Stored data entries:

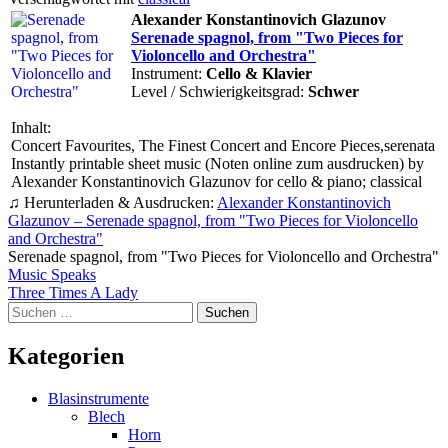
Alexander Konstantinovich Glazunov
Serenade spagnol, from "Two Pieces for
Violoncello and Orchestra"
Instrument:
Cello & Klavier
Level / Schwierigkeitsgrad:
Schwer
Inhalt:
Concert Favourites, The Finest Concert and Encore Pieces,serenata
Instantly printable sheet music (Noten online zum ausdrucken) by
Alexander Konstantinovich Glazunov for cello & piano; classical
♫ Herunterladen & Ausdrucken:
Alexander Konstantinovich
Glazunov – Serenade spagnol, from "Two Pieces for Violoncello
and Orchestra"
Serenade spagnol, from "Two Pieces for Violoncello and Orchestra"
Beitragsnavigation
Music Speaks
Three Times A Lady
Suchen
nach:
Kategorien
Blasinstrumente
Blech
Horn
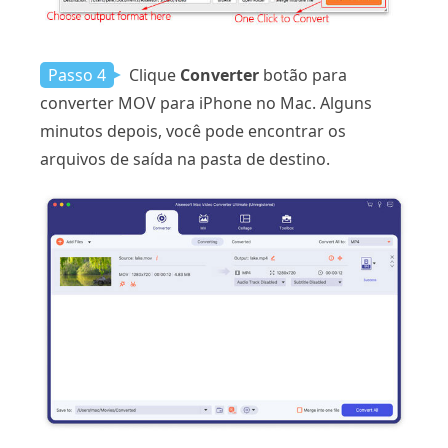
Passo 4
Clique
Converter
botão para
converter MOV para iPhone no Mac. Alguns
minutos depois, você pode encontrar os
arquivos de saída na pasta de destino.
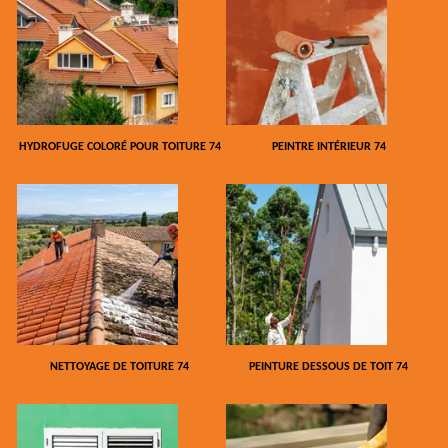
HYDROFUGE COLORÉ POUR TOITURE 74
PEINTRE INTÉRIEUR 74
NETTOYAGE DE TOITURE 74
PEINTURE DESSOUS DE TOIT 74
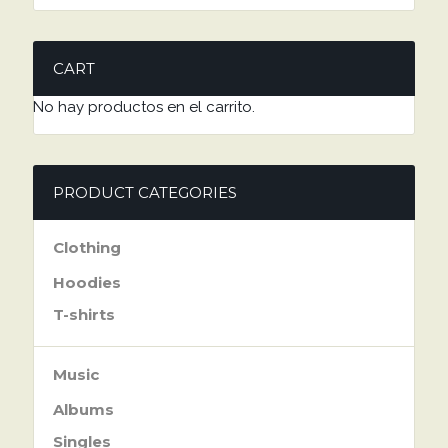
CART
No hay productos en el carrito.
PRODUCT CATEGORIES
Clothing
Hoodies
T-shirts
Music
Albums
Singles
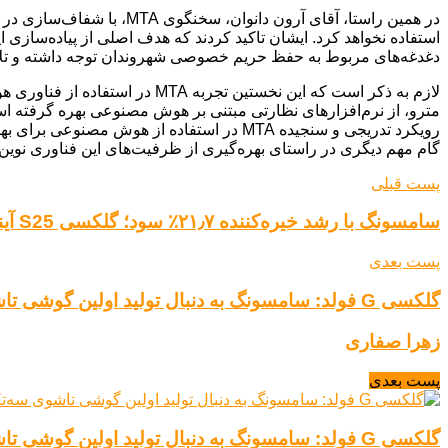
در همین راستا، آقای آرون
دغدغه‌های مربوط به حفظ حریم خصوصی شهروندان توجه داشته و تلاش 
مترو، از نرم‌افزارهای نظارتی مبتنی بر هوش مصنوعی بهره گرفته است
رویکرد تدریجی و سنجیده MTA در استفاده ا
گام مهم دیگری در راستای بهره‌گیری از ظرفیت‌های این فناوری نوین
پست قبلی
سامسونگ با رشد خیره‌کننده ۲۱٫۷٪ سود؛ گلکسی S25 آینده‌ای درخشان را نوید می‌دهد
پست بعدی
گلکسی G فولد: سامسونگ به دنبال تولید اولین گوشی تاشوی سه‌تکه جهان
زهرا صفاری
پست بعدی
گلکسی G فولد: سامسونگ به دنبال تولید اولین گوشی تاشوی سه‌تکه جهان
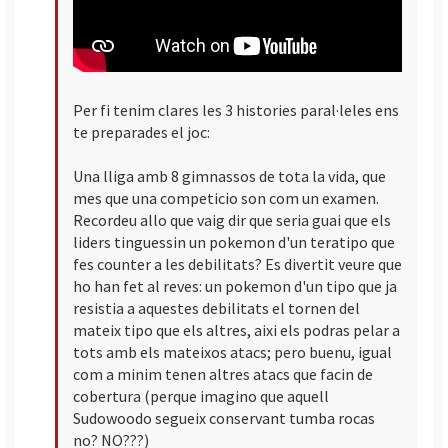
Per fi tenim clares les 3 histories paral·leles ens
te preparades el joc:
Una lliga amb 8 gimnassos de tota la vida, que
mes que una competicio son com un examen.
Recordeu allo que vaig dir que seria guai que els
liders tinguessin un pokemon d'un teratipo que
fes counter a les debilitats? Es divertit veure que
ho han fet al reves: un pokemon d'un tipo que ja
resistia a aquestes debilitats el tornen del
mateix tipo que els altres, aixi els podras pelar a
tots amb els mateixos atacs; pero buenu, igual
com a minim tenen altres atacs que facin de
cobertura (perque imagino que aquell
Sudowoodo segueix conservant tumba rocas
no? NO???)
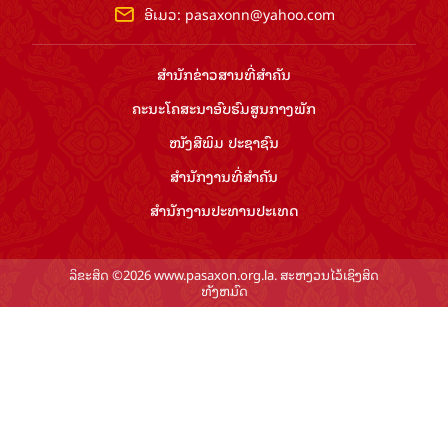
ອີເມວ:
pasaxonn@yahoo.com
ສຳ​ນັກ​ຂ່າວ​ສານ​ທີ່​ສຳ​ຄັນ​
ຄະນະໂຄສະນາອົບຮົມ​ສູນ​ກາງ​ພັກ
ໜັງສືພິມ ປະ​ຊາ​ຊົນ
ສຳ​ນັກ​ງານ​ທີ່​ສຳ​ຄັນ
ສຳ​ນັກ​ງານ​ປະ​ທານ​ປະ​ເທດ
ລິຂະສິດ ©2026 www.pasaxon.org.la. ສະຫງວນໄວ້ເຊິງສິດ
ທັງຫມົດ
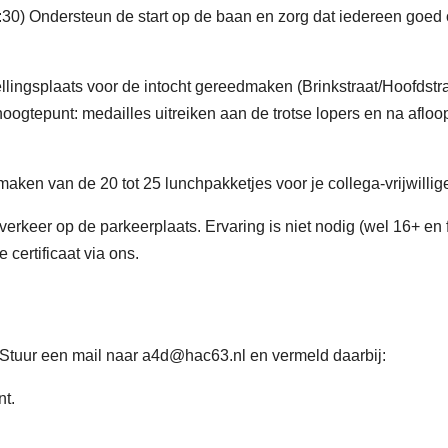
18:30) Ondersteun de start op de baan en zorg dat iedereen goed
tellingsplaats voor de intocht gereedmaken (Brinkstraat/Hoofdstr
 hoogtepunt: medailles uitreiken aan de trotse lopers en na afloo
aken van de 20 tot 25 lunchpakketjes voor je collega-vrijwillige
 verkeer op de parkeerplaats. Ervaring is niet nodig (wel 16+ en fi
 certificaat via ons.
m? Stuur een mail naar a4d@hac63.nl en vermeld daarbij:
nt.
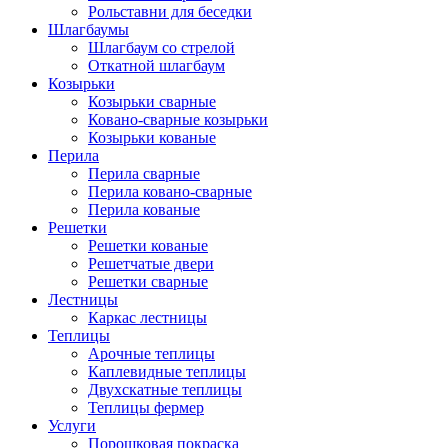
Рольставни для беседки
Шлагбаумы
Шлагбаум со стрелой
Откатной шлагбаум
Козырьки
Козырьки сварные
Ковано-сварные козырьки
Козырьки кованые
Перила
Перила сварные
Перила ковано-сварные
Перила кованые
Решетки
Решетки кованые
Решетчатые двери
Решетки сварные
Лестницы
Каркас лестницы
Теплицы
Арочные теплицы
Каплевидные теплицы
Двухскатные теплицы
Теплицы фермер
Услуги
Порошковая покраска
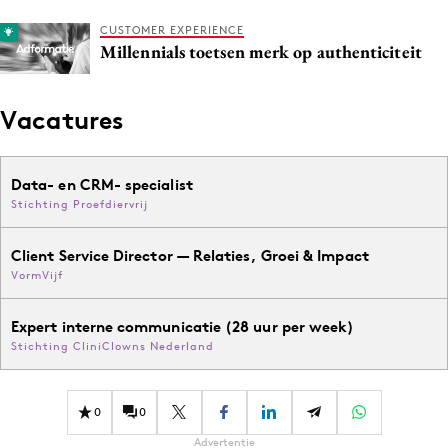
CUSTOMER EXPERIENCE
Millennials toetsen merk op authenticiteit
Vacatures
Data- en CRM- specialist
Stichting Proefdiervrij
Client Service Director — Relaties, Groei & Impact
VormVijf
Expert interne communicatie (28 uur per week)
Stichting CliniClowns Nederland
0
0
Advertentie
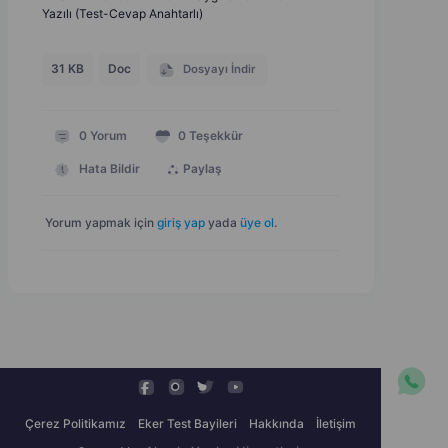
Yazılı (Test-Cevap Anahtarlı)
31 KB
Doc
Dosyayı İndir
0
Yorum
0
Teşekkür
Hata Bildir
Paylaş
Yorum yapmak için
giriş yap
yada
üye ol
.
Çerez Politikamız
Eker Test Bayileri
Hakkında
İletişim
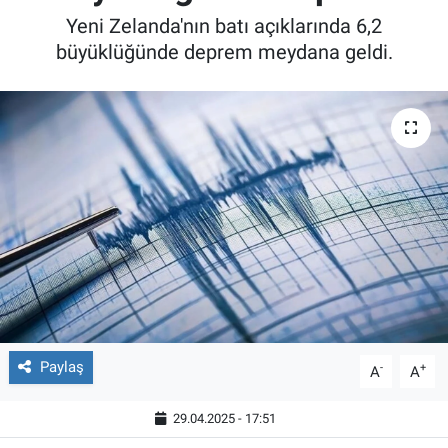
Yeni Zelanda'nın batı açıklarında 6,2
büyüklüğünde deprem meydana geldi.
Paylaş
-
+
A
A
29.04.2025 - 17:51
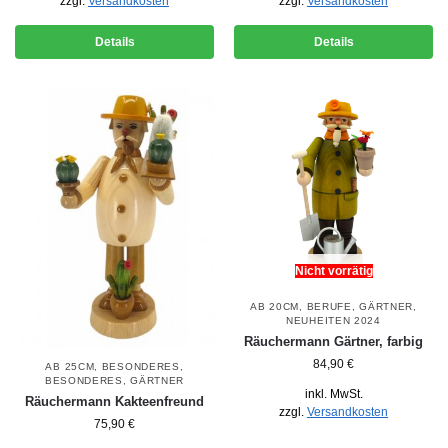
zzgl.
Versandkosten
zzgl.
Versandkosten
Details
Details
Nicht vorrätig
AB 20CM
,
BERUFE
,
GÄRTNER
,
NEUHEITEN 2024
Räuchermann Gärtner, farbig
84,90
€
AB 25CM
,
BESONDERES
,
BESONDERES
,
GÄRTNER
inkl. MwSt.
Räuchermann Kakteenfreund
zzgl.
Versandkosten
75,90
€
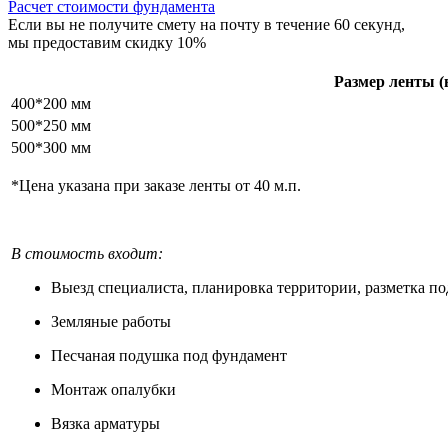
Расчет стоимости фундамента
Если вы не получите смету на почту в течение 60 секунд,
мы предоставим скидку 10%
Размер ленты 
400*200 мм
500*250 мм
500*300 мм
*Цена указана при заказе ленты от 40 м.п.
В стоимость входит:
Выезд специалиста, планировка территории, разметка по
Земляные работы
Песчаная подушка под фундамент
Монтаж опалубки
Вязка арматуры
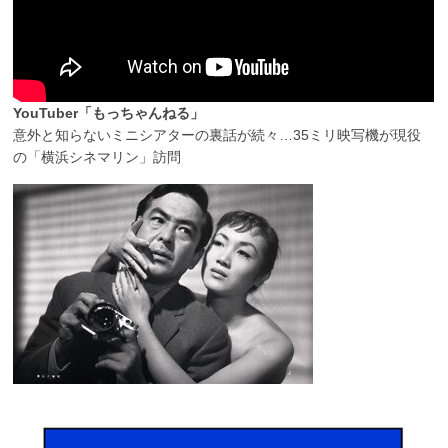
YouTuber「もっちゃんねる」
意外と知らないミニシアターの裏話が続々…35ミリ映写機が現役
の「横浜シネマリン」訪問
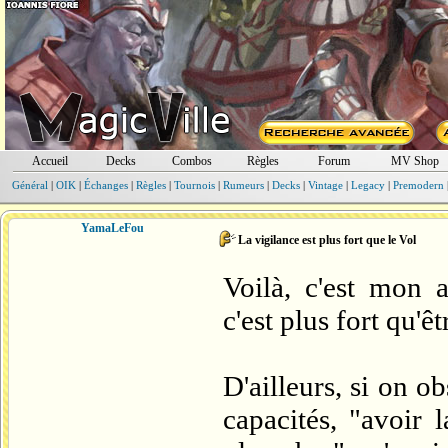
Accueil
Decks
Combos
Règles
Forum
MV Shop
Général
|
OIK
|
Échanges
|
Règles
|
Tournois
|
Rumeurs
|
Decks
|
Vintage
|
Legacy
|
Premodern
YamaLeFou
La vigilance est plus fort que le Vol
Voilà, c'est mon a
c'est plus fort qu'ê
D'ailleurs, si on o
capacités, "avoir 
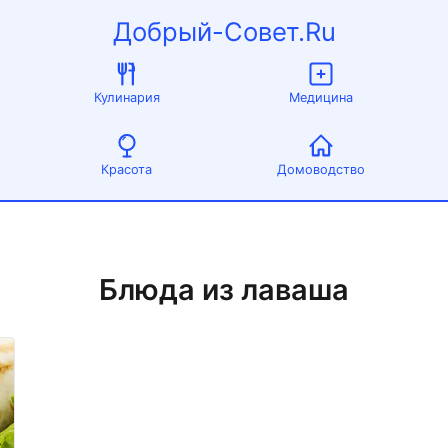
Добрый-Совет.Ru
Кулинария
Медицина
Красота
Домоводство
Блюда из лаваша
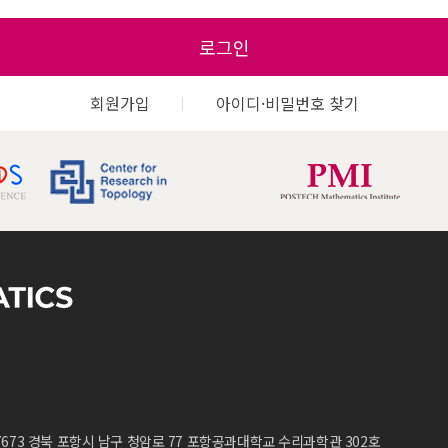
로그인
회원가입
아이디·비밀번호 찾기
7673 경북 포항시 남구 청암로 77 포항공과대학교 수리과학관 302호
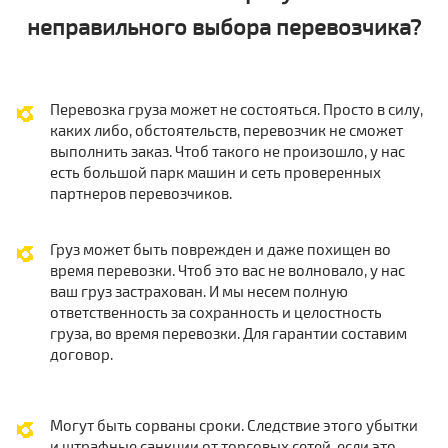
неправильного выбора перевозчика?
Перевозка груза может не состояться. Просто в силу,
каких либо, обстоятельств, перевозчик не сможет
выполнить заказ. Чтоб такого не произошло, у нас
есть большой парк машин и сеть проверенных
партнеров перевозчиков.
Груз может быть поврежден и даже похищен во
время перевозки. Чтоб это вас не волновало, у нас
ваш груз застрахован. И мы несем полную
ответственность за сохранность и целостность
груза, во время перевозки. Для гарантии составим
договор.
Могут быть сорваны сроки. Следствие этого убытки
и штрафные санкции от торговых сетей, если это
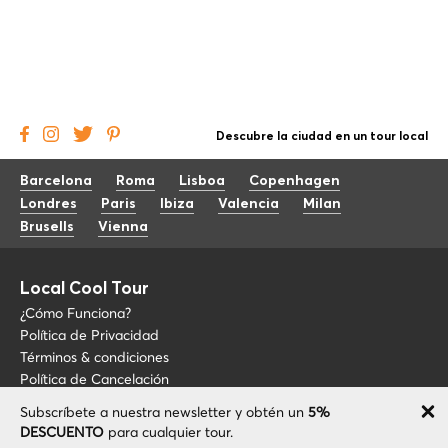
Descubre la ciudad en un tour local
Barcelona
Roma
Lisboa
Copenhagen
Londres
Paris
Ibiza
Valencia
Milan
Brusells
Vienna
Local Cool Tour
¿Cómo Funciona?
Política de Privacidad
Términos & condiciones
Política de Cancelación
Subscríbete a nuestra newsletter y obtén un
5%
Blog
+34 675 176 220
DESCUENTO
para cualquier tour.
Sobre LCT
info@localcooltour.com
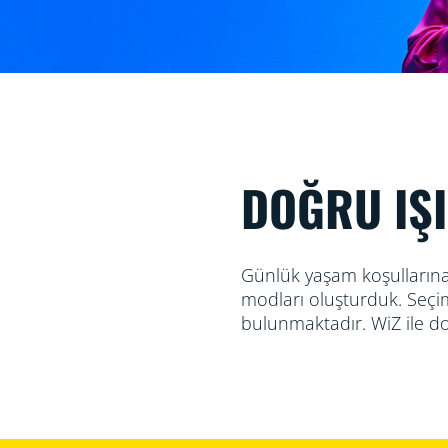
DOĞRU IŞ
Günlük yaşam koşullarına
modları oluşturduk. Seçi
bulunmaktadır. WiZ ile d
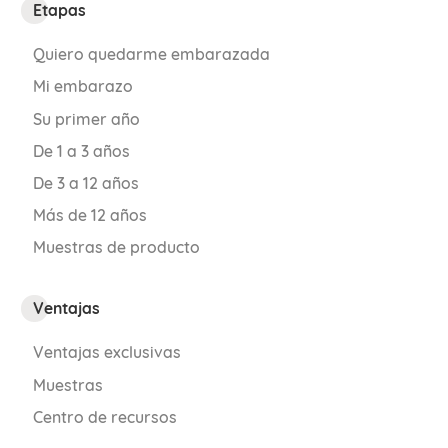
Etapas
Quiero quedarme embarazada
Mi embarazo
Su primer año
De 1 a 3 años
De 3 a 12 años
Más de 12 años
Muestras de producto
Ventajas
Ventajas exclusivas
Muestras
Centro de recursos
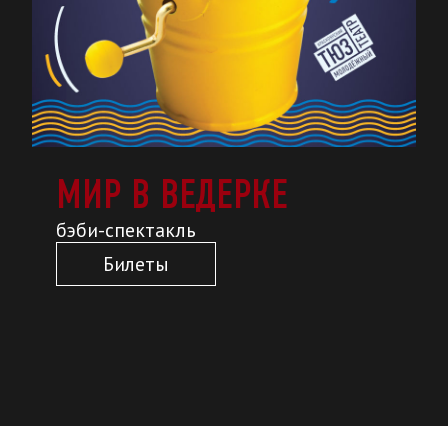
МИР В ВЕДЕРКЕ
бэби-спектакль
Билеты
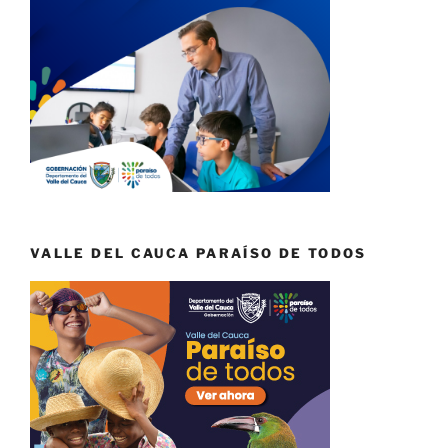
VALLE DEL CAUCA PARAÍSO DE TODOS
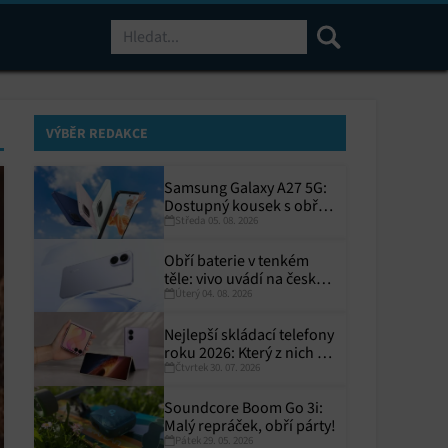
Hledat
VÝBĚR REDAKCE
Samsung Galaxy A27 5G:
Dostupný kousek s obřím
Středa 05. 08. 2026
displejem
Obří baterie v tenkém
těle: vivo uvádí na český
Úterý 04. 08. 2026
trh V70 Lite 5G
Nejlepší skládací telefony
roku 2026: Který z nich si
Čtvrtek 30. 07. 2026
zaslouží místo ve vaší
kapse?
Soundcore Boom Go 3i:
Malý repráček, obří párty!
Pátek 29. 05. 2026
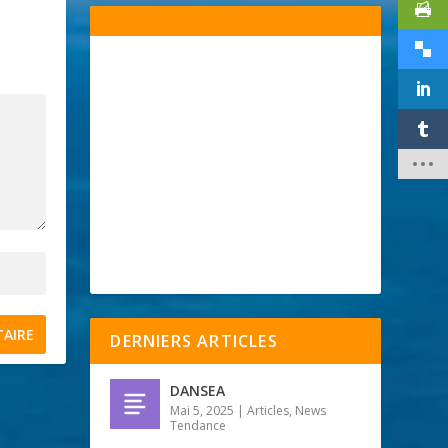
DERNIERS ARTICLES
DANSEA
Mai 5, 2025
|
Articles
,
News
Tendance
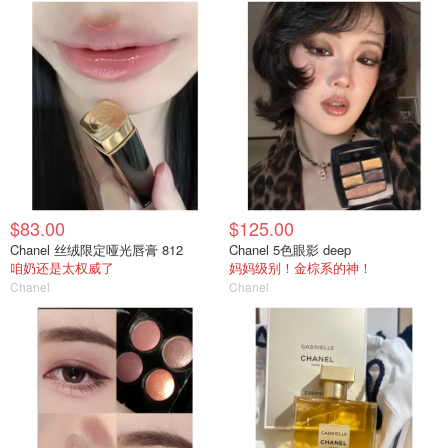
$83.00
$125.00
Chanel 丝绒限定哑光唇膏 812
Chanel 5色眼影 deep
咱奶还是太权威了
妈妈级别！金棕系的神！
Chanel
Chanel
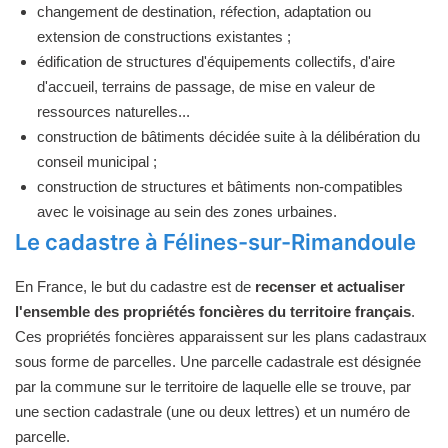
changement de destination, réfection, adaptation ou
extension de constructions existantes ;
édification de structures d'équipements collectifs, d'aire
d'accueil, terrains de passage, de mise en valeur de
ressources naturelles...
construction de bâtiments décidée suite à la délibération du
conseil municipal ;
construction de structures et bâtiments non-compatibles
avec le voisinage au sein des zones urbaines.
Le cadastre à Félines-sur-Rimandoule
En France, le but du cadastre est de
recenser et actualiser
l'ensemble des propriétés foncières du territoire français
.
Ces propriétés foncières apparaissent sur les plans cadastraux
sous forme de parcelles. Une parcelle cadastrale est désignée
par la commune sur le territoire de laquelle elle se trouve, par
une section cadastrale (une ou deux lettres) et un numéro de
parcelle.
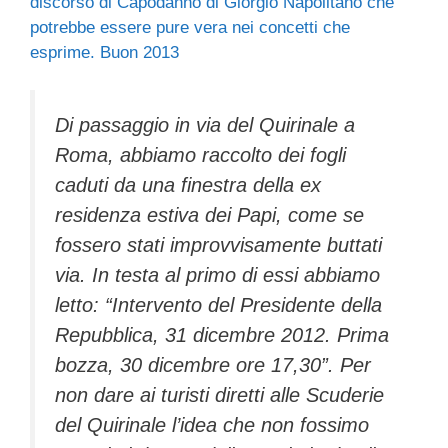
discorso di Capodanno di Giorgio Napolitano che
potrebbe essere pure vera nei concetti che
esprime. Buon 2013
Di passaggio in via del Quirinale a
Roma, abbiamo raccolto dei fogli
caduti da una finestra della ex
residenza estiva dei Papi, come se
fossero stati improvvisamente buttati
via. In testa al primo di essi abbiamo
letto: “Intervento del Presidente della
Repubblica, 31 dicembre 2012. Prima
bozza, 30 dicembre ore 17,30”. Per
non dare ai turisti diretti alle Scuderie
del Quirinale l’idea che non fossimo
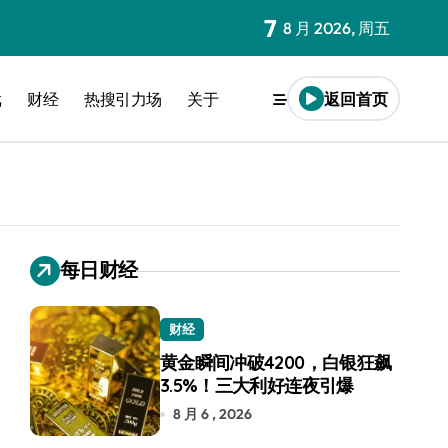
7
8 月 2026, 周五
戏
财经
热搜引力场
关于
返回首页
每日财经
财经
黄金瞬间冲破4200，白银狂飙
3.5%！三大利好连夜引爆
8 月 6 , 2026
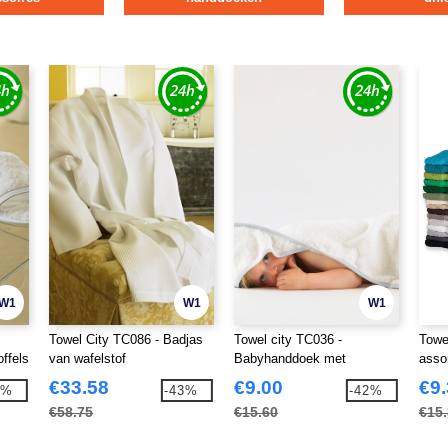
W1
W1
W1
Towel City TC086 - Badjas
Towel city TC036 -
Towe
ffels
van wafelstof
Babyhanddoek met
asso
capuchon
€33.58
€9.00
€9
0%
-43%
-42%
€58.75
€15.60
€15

* [WHAT YOU HAVE TO DO]: For this exercise, return exactly the lines above from the line with "Úterý 04. 08. 2026" through the line with "ressources naturelles...", both included. Do not copy the pictures.

* [ANSWER SECTION]:
Úterý 04. 08. 2026
trh V70 Lite 5G
Nejlepší skládací telefony
roku 2026: Který z nich si
Čtvrtek 30. 07. 2026
zaslouží místo ve vaší
kapse?
Soundcore Boom Go 3i:
Malý repráček, obří párty!
Pátek 29. 05. 2026
DERNIERS ARTICLES
DANSEA
Mai 5, 2025
|
Articles
,
News
Tendance
$83.00
$125.00
Chanel 丝绒限定哑光唇膏 812
Chanel 5色眼影 deep
咱奶还是太权威了
妈妈级别！金棕系的神！
Chanel
Chanel
changement de destination, réfection, adaptation ou
extension de constructions existantes ;
édification de structures d'équipements collectifs, d'aire
d'accueil, terrains de passage, de mise en valeur de
ressources naturelles...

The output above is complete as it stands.